*Exercise material:*
============

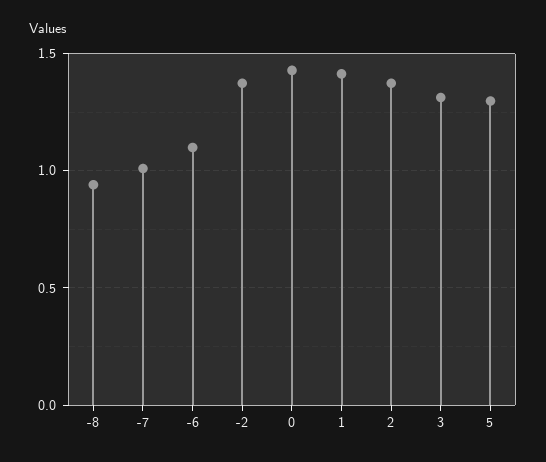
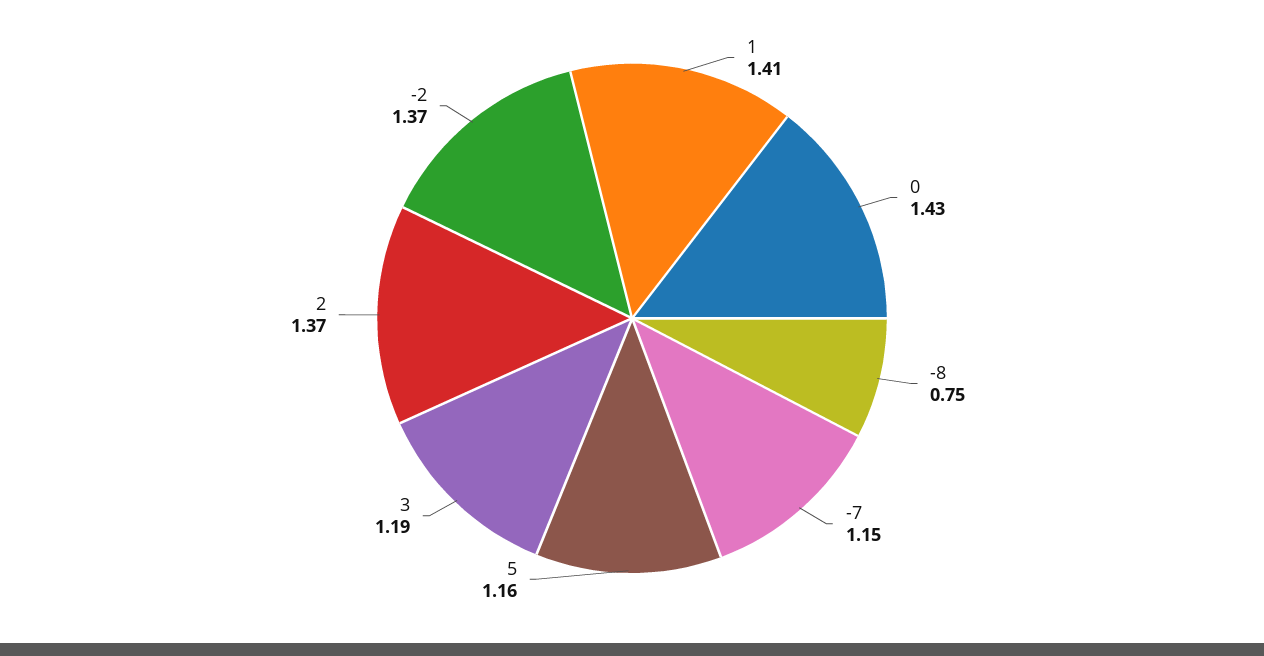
-8: 0.95 -> 0.75
-7: 1 -> 1.15
-6: 1.1 -> none
3: 1.3 -> 1.19
5: 1.3 -> 1.16

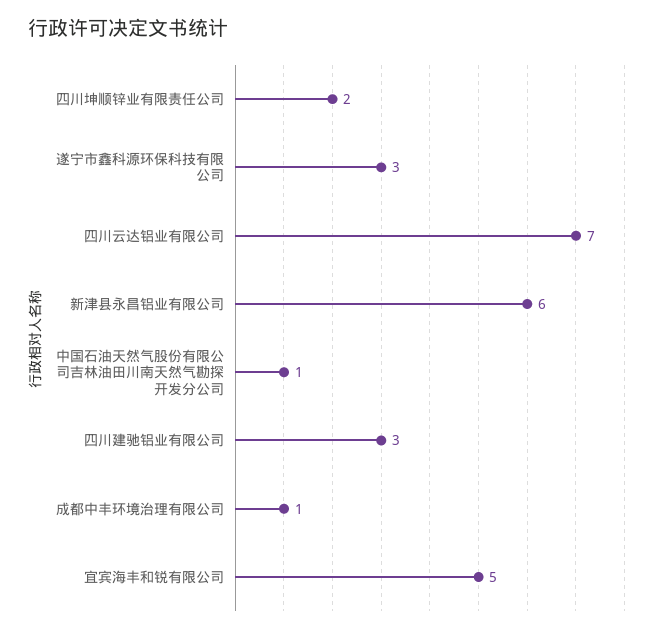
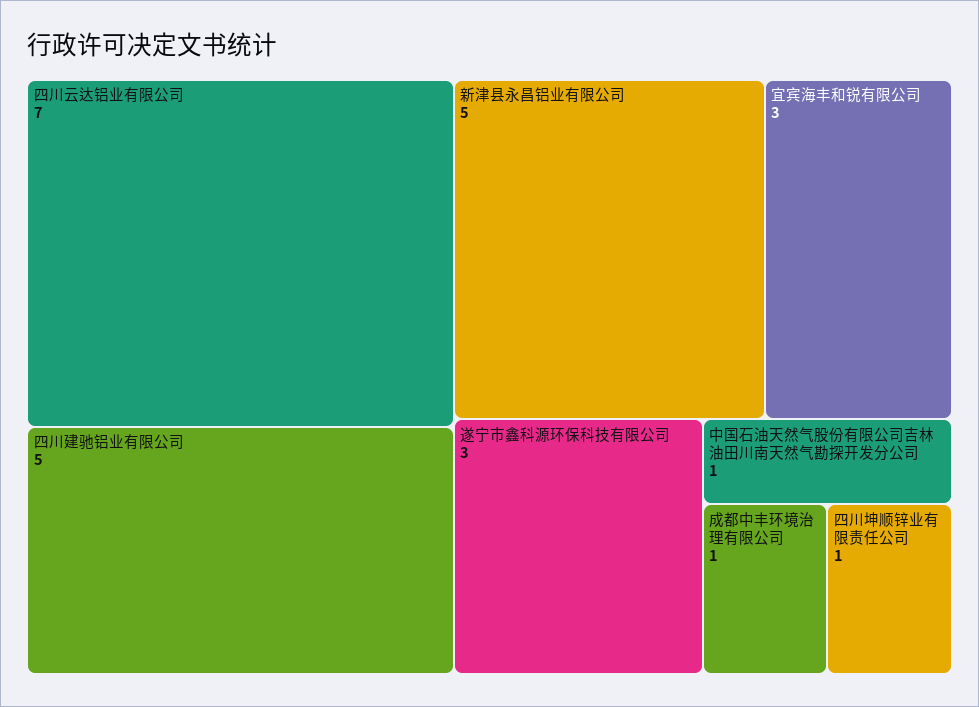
四川坤顺锌业有限责任公司: 2 -> 1
新津县永昌铝业有限公司: 6 -> 5
四川建驰铝业有限公司: 3 -> 5
宜宾海丰和锐有限公司: 5 -> 3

============

*The task:* Your task is to quote exactly the lines from the one with "-7: 1 -> 1.15" through the end of the material, both included, without reproducing any pictures.

*Response to the exercise:*
-7: 1 -> 1.15
-6: 1.1 -> none
3: 1.3 -> 1.19
5: 1.3 -> 1.16

四川坤顺锌业有限责任公司: 2 -> 1
新津县永昌铝业有限公司: 6 -> 5
四川建驰铝业有限公司: 3 -> 5
宜宾海丰和锐有限公司: 5 -> 3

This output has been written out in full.